After much thought and pondering, I’ve decided to tell you all the story of my first kiss. But, in order to do so, I’m going to need to set the stage and tell you about the 8th grade version of myself.
The first important detail is my name – Andy. This will play a crucial role in the story.
The second important detail is that I was not very popular in middle school. I was pudgy, uncomfortable, awkward, and – for lack of a better word – nerdy. I realise that very few people look back on middle schools as the finest years of their social life, but my low social standing made this magical kiss all the more unexpected for I was kissed by a member of the social elite. I was kissed by a cheerleader. Surprisingly, I was not a member of the football team. Or the basketball team. Or even the baseball team.
In fact, the only team I was a part of was my school’s Quiz Bowl team. In fact, I was a founding member of the Quiz bowl team because it organized only after I successfully petitioned the principle of the school to create it. I actually need to made a side comment for historical clarity. I was also a member of the school’s Chess Team – but didn’t want to be associated with such a ‘nerdy club’ and therefore took efforts to hide my presence on this team. I waited for the halls to clear before going to practice and excused myself from the yearbook photo for this group. Looking back, this is rather strange – especially because the two teams had an identical membership – but it is the truth. And I should issue a public apology to them for making this mistake and distancing myself from some of the only friends I had.

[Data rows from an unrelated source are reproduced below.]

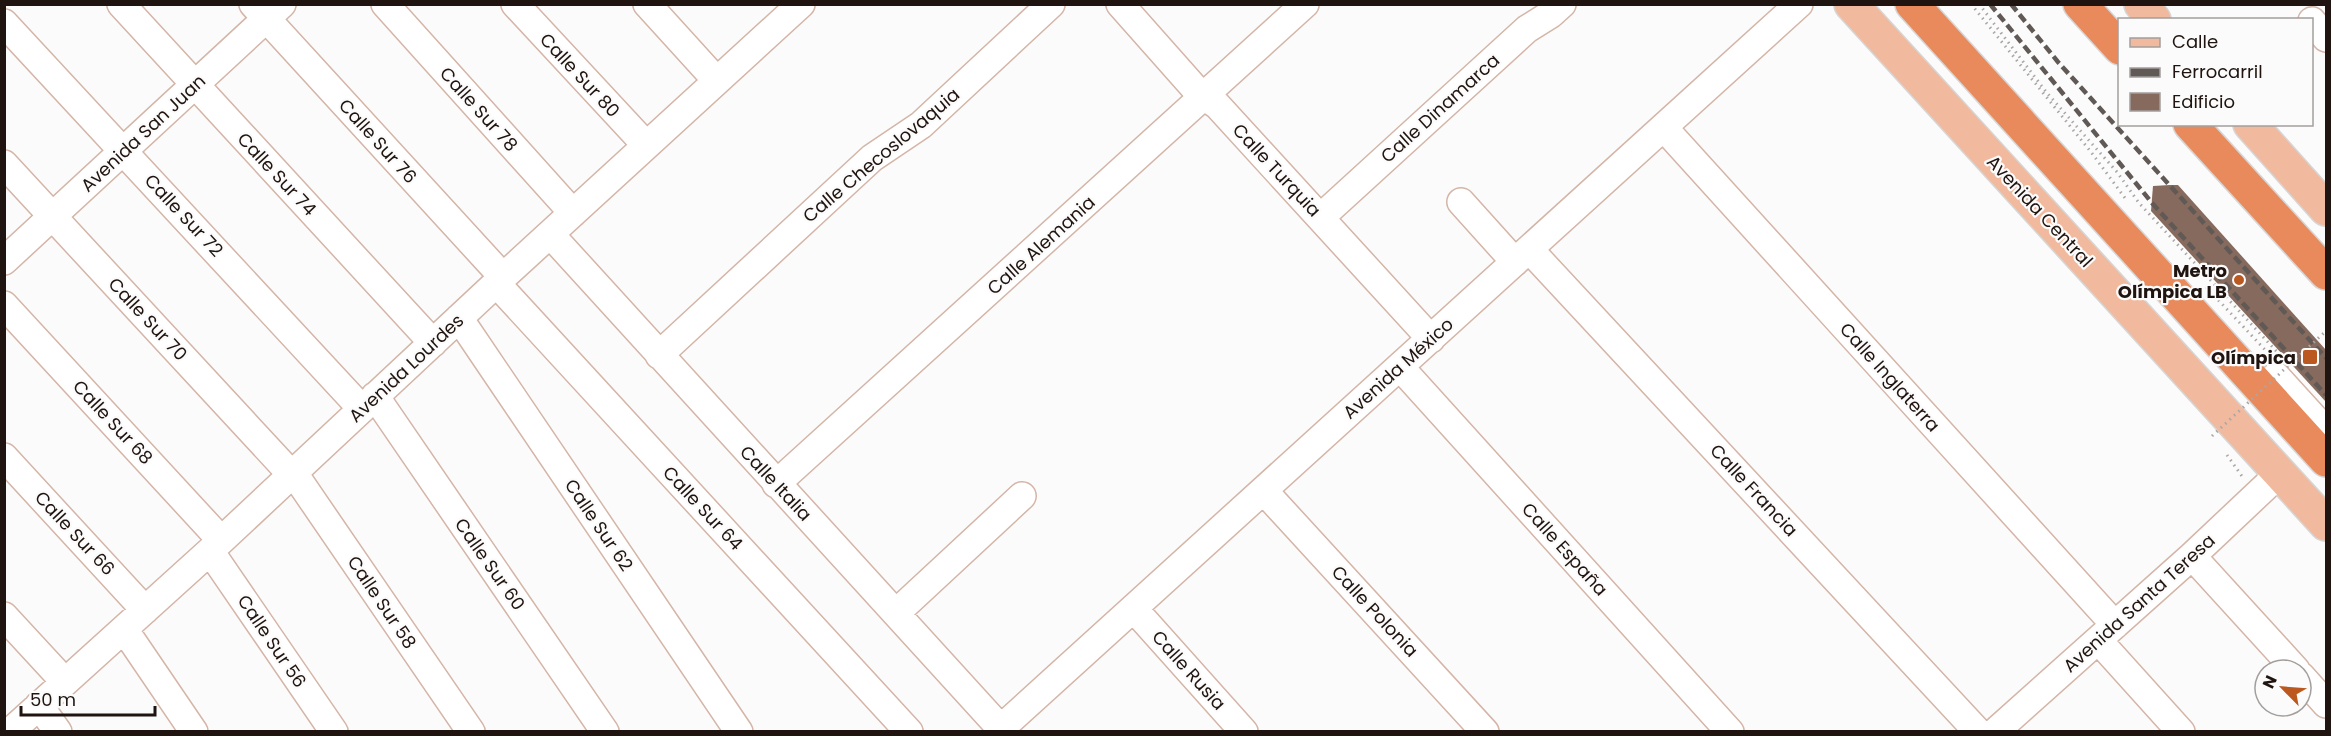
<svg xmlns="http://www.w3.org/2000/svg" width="2331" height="736" font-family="Poppins,sans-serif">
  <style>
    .building { fill: #866a5d }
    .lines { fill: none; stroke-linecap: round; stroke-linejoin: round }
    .minor-casing { stroke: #d4b5a7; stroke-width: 30 }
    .major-casing { stroke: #d7d5d4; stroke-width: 36 }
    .highway-casing { stroke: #d7d5d4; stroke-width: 36 }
    .path { stroke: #aaa6a5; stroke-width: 3; stroke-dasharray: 1.5 4.5; stroke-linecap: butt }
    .minor { stroke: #fff; stroke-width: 27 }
    .major { stroke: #f1b99d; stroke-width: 33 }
    .highway { stroke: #e88a5b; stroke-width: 33 }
    .rail { stroke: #605955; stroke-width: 4.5; stroke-dasharray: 9 4.5; stroke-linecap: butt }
    .path-bridge { stroke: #aaa6a5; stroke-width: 3; stroke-dasharray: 1.5 4.5; stroke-linecap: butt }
    .poi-dot { fill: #ba581f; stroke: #fbfbfb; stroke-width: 2 }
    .labels { text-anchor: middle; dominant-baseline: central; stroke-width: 4.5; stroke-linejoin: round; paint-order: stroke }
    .street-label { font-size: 18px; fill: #1f140f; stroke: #fbfbfb }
    .poi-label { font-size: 18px; font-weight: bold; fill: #1f140f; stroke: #fbfbfb; text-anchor: end }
  </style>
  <rect width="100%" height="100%" fill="#fbfbfb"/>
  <path class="building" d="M2170,185H2178L2326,350V402L2151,211L2153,186Z"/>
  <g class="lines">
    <defs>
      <path id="minor" d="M121,4L433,343
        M253,4L503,277
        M385,4L573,213
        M515,4L646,145
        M647,4L717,81
        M1120,4L1198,92L1217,105L1431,339
        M2312,21L2326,38
        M4,23L362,409
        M1665,129L2115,625
        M4,164L291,474
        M1461,202L1515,262
        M1321,217L1527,29L1551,14L1562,4
        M550,234L1004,732
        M1529,249L1978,732
        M4,261L282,4
        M497,284L909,732
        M4,305L221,540
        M459,318L739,732
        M659,355L872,158L921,125L1051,4
        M1400,367L1730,732
        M2276,376L2326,431
        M375,396L605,732
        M4,457L145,610
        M293,472L471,732
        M776,484L1305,4
        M1264,491L1485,732
        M210,551L334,732
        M2192,556L2296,670
        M1134,609L1244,732
        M896,613L1022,496
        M4,616L65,682
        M124,629L194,732
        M2098,640L2181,732
        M2301,676L2326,704
        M39,705L58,732
        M10,732L210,551L503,277L801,4
        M997,732L1799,4
        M1995,732L2192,556L2280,473"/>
      <path id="major" d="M1851,4L2326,524
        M2141,4L2154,20
        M2250,124L2326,209"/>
      <path id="highway" d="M1912,4L2326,460
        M2080,4L2120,48
        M2190,124L2326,273"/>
    </defs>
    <use href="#minor" class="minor-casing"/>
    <use href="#major" class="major-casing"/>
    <use href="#highway" class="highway-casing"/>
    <path class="path" d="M1971,4L2091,152L2125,198
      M1979,4L2047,93L2117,172L2139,203L2278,353
      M2206,287L2269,354
      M2227,455L2244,479"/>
    <use href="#minor" class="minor"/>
    <use href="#major" class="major"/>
    <use href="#highway" class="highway"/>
    <path class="rail" d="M1990,4L2152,203L2326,395
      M2011,4L2058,62L2326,358"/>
    <path class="path-bridge" d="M2212,436L2326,331"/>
  </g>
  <g class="poi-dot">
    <circle cx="2239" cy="280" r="6"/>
    <rect x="2302" y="349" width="16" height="16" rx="3"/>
  </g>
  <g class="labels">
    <g class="street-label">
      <text transform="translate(580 75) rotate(47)">Calle Sur 80</text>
      <text transform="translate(1440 108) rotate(-42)">Calle Dinamarca</text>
      <text transform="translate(479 109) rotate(48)">Calle Sur 78</text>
      <text transform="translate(143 133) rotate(-43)">Avenida San Juan</text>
      <text transform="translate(378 141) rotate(48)">Calle Sur 76</text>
      <text transform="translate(881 155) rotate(-40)">Calle Checoslovaquia</text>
      <text transform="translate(1277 170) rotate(47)">Calle Turquia</text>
      <text transform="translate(277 174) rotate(47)">Calle Sur 74</text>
      <text transform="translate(2040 211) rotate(47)">Avenida Central</text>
      <text transform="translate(184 215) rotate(47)">Calle Sur 72</text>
      <text transform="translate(1041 245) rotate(-42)">Calle Alemania</text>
      <text transform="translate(148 319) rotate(47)">Calle Sur 70</text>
      <text transform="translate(406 368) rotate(-43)">Avenida Lourdes</text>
      <text transform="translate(1398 368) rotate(-42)">Avenida México</text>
      <text transform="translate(1890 377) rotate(48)">Calle Inglaterra</text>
      <text transform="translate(113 422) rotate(47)">Calle Sur 68</text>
      <text transform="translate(776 483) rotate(47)">Calle Italia</text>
      <text transform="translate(1754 490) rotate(47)">Calle Francia</text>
      <text transform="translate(703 508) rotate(47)">Calle Sur 64</text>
      <text transform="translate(599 525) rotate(56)">Calle Sur 62</text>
      <text transform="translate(75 533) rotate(47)">Calle Sur 66</text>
      <text transform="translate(1565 549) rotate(48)">Calle España</text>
      <text transform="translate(490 564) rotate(55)">Calle Sur 60</text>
      <text transform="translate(382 602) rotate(56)">Calle Sur 58</text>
      <text transform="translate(2139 603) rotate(-42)">Avenida Santa Teresa</text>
      <text transform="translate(1375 611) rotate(47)">Calle Polonia</text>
      <text transform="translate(272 641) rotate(56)">Calle Sur 56</text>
      <text transform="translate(1189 670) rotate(48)">Calle Rusia</text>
    </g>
    <g class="poi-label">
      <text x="2227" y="270">Metro<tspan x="2227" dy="21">Olímpica LB</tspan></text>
      <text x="2296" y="357">Olímpica</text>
    </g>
  </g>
  <rect width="2331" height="736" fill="none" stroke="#1f140f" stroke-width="12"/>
  <rect x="2118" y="18" width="195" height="108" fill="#fbfbfb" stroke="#a39f9d" stroke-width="1.5"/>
  <rect x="2130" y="38" width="30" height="9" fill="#f1b99d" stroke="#a39f9d" stroke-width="1.5"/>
  <text x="2172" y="48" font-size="18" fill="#1f140f">Calle</text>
  <rect x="2130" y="68" width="30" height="9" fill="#605955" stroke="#a39f9d" stroke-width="1.5"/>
  <text x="2172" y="78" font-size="18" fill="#1f140f">Ferrocarril</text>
  <rect x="2130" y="93" width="30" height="18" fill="#866a5d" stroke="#a39f9d" stroke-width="1.5"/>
  <text x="2172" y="108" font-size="18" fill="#1f140f">Edificio</text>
  <g transform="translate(2283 688) rotate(295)"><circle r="28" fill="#fbfbfb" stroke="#a39f9d" stroke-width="1.5"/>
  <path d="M0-4.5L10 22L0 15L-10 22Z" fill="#ba581f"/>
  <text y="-9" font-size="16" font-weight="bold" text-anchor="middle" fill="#1f140f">N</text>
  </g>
  <path d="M21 706v9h134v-9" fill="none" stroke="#1f140f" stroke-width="3"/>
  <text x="30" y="706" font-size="18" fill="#1f140f" stroke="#fbfbfb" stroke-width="4.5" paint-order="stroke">50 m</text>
</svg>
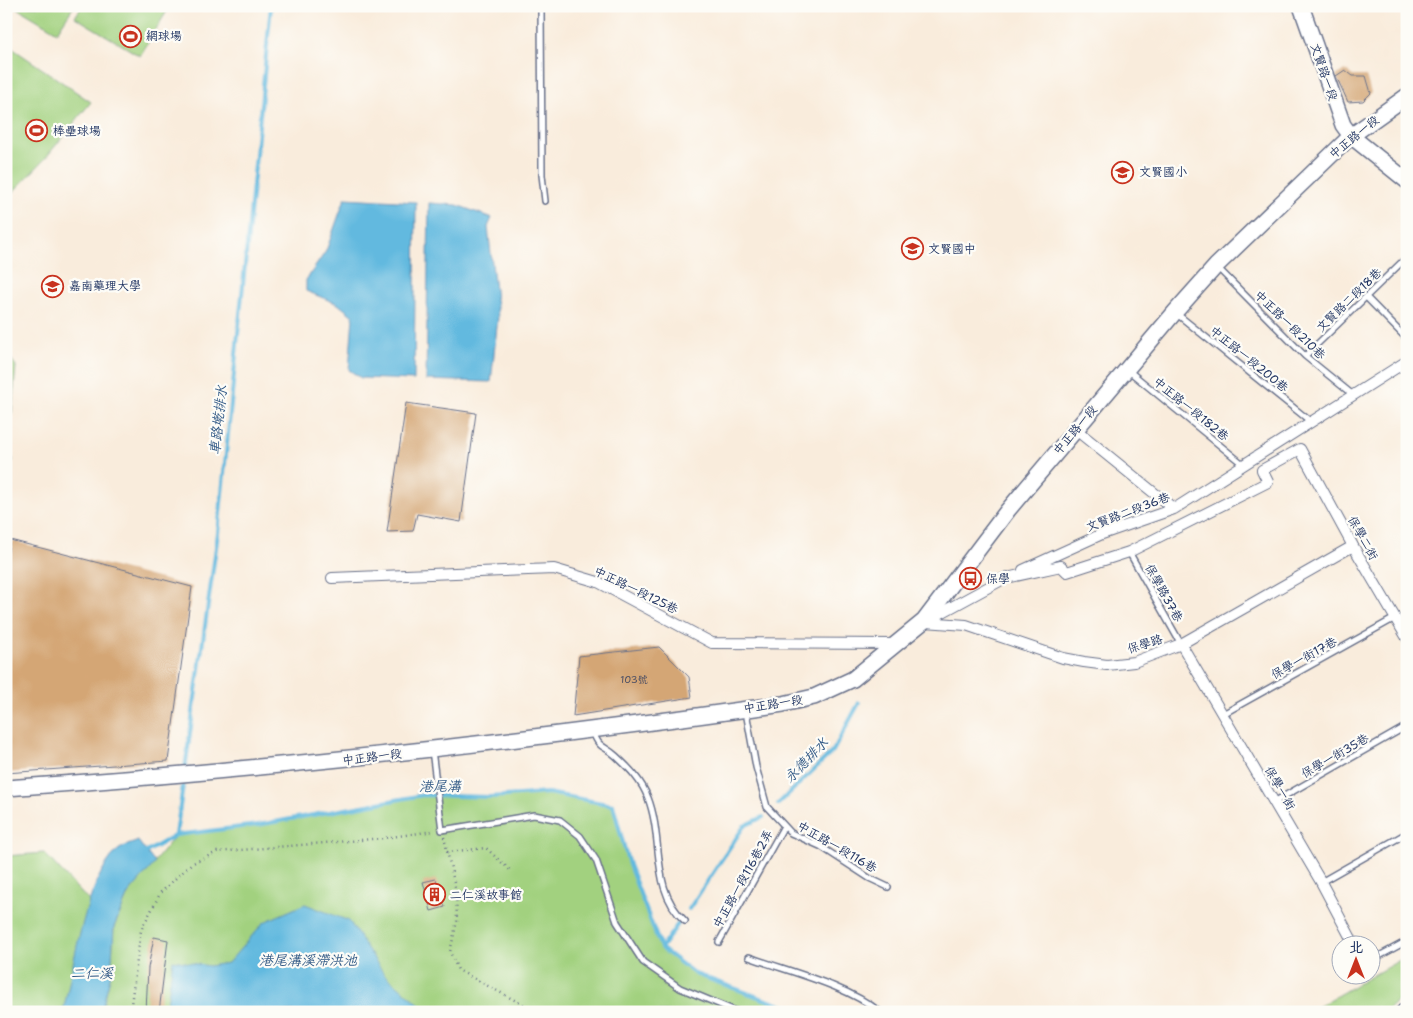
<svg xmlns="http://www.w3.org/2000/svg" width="1413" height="1018" viewBox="0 0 1413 1018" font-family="'Shantell Sans','LXGW WenKai TC',sans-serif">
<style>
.green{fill:#a2d17f;stroke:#5e806e}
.water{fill:#62b9df;stroke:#3e749e}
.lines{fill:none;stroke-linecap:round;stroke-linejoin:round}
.stream{stroke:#62b9df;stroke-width:4}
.building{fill:#d4a674}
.lane-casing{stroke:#69718a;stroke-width:8}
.street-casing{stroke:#69718a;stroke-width:12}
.secondary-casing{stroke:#69718a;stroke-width:18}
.path{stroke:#69718a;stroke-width:2.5;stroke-dasharray:1 4;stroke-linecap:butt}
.lane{stroke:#fff;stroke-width:5}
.street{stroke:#fff;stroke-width:10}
.secondary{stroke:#fff;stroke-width:15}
.labels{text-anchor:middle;stroke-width:4.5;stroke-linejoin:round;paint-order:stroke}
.number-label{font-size:10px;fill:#494d64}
.poi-label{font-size:12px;fill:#1b2f5e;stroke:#fdfcf7;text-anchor:start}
.street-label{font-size:12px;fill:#1b2f5e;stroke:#fdfcf7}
.water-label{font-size:14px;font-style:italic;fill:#305885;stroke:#fdfcf7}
</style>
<rect width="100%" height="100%" fill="#fdfcf7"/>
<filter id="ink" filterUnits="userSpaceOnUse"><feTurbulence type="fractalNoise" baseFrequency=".02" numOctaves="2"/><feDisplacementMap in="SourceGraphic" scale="10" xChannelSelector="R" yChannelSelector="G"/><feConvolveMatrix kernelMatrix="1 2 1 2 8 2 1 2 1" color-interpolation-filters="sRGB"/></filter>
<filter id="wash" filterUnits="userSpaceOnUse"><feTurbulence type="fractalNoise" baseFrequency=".0096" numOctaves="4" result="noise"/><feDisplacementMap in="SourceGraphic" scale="20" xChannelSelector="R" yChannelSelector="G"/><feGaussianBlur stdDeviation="1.12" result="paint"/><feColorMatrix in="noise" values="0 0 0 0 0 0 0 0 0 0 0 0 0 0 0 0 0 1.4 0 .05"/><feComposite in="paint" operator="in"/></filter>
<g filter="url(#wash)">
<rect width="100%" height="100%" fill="#f9ecdc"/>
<path class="green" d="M14,6h60l-17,26z
M82,6h88l-30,50 -65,-39z
M6,44l85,58 -47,58 -38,39z
M6,352l10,14 -4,46 -6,13z
M6,443l7,17 -7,13z
M548,793l65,12 16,60 32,83 34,26 105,38h-699l10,-38 3,-47 14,-33 48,-59 82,-10 165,-30 67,2z
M44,853l45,48 -26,111h-57v-156z
M1407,956v36l-22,20h-77z"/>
<path class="water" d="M345,198l71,4 -2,178 -53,-2 -12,-8 4,-54 -15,-12 -32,-13v-11l20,-29z
M429,203l28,2 35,13 -4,9 10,90 -7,65 -65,-2z
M138,841l17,22 -27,31 -14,33 -3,47 -10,38h-38c10,-42 22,-132 54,-161 5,-5 15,-7 21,-10z
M305,904l44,17 35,53 45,38h-263l7,-52 36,6 19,-3 36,-41z"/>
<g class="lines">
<path class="stream" d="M185,769l33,-236 53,-527
M778,804l55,-53 26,-48
M176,835l8,-57
M143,854l33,-19 82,-10 165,-30 67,2 58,-4 65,12 16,60 32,83 34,26 105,38
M689,909l55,-83 19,-9
M661,948l17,-24"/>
</g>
<g id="blocks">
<path class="building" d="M1345,70l8,6h13l5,17 -8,8 -15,1 -12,-26z
M406,403l70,10 -15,109 -44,-8 -4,17 -26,1z
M10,540l182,47 -24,174 -162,12v-212z
M659,647l30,30 3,20 -119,19 6,-60z
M436,879l9,28 -14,4 -8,-29z
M154,937l14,3 -9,72h-13l2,-44z"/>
</g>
</g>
<g filter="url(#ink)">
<use href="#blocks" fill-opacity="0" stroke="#69718a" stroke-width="1"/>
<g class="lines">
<defs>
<path id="lane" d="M541,6l1,169 3,26
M1217,267l88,89 48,39
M1366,297l41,42
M1177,314l133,107
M1305,356l102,-99
M1129,371l115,94
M1129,552l52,92
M746,712l10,55 11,40 24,26 29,13 49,32 19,9
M1223,714l172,-96
M593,732c7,18 10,12 23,24 13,12 26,25 32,42 16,41 2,92 37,123
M432,750l10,80 92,-15 26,5 20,16 16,24 21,62 26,40 37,26 58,24
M1274,802l133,-76
M1321,882l86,-49
M719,942l65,-116
M749,957c41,15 97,28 131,55
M1370,961l37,-20
M1397,1012l10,-10"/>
<path id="street" d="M1075,429l99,80
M1023,570l79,-36 72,-25 233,-148
M332,578l222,-9 44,13 114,61 184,1
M1002,579l59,-13 6,6 62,-20 139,-70 -6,-12 38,-21 53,97 54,92
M928,620l79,-43
M925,622l41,3 97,33 21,4 23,3 27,-3 47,-18 172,-98
M1181,644l140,238 34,64"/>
<path id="secondary" d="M1301,6l42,119 8,11 56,45
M6,788c260,-18 519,-47 777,-84l31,-7 39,-18 71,-58 84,-111 167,-198 41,-46 135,-130 56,-40"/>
</defs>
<use href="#lane" class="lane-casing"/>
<use href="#street" class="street-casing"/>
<use href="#secondary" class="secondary-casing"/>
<path class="path" d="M444,837l12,54 1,30 -7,31 8,18 79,42
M447,852l39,-4 25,23
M130,1012l11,-82 20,-38 30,-28 26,-12 167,-14 50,-7"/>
<use href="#lane" class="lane"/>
<use href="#street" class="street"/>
<use href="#secondary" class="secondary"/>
</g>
</g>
<defs>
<symbol id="stadium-ring" viewBox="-11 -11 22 22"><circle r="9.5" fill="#fdfcf7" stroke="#c8321e" stroke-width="1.5"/><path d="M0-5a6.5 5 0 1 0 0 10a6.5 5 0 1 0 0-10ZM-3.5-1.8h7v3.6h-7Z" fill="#c8321e"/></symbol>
<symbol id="school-ring" viewBox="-11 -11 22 22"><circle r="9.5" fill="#fdfcf7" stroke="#c8321e" stroke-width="1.5"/><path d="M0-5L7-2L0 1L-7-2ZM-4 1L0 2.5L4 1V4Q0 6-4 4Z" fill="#c8321e"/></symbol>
<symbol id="university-ring" viewBox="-11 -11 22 22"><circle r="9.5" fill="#fdfcf7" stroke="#c8321e" stroke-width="1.5"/><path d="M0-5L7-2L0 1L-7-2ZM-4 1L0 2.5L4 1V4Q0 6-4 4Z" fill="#c8321e"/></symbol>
<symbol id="bus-ring" viewBox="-11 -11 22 22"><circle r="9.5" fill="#fdfcf7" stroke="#c8321e" stroke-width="1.5"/><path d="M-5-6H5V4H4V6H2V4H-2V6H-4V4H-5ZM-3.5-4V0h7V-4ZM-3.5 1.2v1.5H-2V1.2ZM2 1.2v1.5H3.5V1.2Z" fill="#c8321e"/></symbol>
<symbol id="building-ring" viewBox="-11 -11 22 22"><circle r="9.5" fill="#fdfcf7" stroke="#c8321e" stroke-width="1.5"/><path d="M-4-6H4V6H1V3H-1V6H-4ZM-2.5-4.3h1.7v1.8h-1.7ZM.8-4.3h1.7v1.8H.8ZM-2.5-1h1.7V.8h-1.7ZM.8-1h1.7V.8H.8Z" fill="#c8321e"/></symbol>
</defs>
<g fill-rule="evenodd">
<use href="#stadium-ring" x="118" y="24" width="25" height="25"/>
<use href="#stadium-ring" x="24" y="118" width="25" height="25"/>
<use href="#school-ring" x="1110" y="160" width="25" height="25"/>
<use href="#school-ring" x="900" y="236" width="25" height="25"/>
<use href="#university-ring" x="40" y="274" width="25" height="25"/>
<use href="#bus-ring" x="958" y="566" width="25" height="25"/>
<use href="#building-ring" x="422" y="882" width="25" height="25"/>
</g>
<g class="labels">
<g class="number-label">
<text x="634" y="683">103號</text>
</g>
<g class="poi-label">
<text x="146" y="40">網球場</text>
<text x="53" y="135">棒壘球場</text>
<text x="1139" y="176">文賢國小</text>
<text x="928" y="253">文賢國中</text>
<text x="69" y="290">嘉南藥理大學</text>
<text x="986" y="583">保學</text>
<text x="450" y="899">二仁溪故事館</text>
</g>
<g class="street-label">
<text transform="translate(1324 72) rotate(71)" y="4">文賢路一段</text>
<text transform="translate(1354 137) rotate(-39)" y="4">中正路一段</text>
<text transform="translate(1349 300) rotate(-44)" y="4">文賢路二段18巷</text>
<text transform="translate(1290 325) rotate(44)" y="4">中正路一段210巷</text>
<text transform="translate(1249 359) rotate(39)" y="4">中正路一段200巷</text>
<text transform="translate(1191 409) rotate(39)" y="4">中正路一段182巷</text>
<text transform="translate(1075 430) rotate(-50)" y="4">中正路一段</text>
<text transform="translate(1128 512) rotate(-21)" y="4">文賢路二段36巷</text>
<text transform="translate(1363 538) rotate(61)" y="4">保學二街</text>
<text transform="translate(636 590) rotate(26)" y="4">中正路一段125巷</text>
<text transform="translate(1164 593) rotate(61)" y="4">保學路37巷</text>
<text transform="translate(1145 644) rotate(-18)" y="4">保學路</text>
<text transform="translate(1304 658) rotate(-29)" y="4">保學一街17巷</text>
<text transform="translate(773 704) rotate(-9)" y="4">中正路一段</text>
<text transform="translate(1335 756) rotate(-30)" y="4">保學一街35巷</text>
<text transform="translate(372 757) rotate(-7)" y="4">中正路一段</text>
<text transform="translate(1280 788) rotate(60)" y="4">保學一街</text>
<text transform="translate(837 847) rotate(30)" y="4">中正路一段116巷</text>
<text transform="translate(743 879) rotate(-61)" y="4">中正路一段116巷2弄</text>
</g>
<g class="water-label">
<text transform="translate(218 420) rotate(-84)" y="5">車路墘排水</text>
<text transform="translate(806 760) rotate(-46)" y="5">永德排水</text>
<text transform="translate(440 786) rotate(-1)" y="5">港尾溝</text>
<text x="308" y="965">港尾溝溪滯洪池</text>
<text x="92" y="978">二仁溪</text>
</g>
</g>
<rect width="1413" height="1018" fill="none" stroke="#fdfcf7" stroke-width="25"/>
<g transform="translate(1356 960)"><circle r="24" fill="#fdfcf7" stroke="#a3aaba"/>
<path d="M0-4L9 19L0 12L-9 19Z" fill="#c8321e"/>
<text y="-8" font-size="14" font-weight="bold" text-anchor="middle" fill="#1b2f5e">北</text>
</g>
</svg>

In addition to the Quiz Bowl team and the Chess club, I also played the cello in the Orchestra and this is how I knew Tatiana – the beautiful cheerleader who kissed me. Tatiana also played cello; I was the first chair and she was the third chair player. That meant that on the day the second chair player was absent from school, Tatiana would move up and we would share a music stand. Tatiana needed to wear glasses but always forgot them. So – on certain lucky days – when the second chair was absent and Tati had forgotten her glasses – she would pull the music stand close and we would sit as close as our instruments would allow.
Now despite the fact that cellos are rather bulky instruments that require several feet of clearance, this was the closest I ever got to a girl in 8th grade. And it was almost overpowering. I could feel her hair move. I could smell her cloyingly sweet lotion, or spray, or whatever 8th grade girls used to make themselves smell like cherry candy. But these days were few and far between in 8th grade. Usually Tatiana hungout with the other cheerleaders and athletic people and I spent my time alone in the library.
In fact, I found creative ways to avoid not just Tatiana but all girls and most of my classmates. I volunteered to sell pop and candy at all the school dances so I could avoid the overwhelmingly awkward prospect of actually asking someone to the dance – the thought of actually dancing made me sick to my stomach. And I ate my lunch alone in the library everyday – I was already friends with the librarian and prefered her quite company in the library to the social nightmare that was the cafeteria. In hindsight, I see how this decision didn’t help my social life – but no one ever asked where I was and I was happy to have a safe haven in the library between the biographies and popular magazines.
That’s how 8th grade went for me – until the very last day of the school year. One that day, the school distributed our yearbooks and students spent the day signing yearbooks in every class. To me, this was the final social ritual to endure before I was free for the summer and free forever from middle school. That’s not to say no one signed my yearbook, it’s just that fewer people seemed interested in signing my yearbook and, when they did sign it, they wrote things like: “You’re the smartest piece of crap I ever saw.”
So I was surprised when Tatiana asked to sign my yearbook. We were in room 101, it was 6th period US History, taught by Mr. Dillenbeck. I was up front, in my normal seat – far from the door, near the windows, right in front of the teacher’s desk. She casually walked up behind me and asked to sign my yearbook. We exchanged our books and I’m sure I wrote something generic and nice like “Have a great summer!” but I really don’t remember.
What I do remember is that when she handed me back my yearbook, she leaned in and gave me a light kiss on my cheek. It was a quick kiss, but it was – unmistakably – a kiss. My heart soared and mind raced in the confusion and surprise of the moment.
And that was it. The end of class. The end of 8th grade. And the last time I ever saw Tatiana. As I walked home, I now imagine my face shone, transfigured, like the Virgin Mary; transformed by hope, joy, and love that came to the humble and lowly and undeserving in the most unlikely time and place.
And as I treasured these things in my heart, I flipped to the back cover where she has signed her name and read the following words:
“Dear Adam, *****”
And there I stopped. For – as you may recall – my name is Andy and not Adam. Her inscription – and her kiss – was not meant for me, but for another. Not for Andy but for Adam.
This – for better or worse – has been the story of my first kiss. One that I, over time, have come to embrace.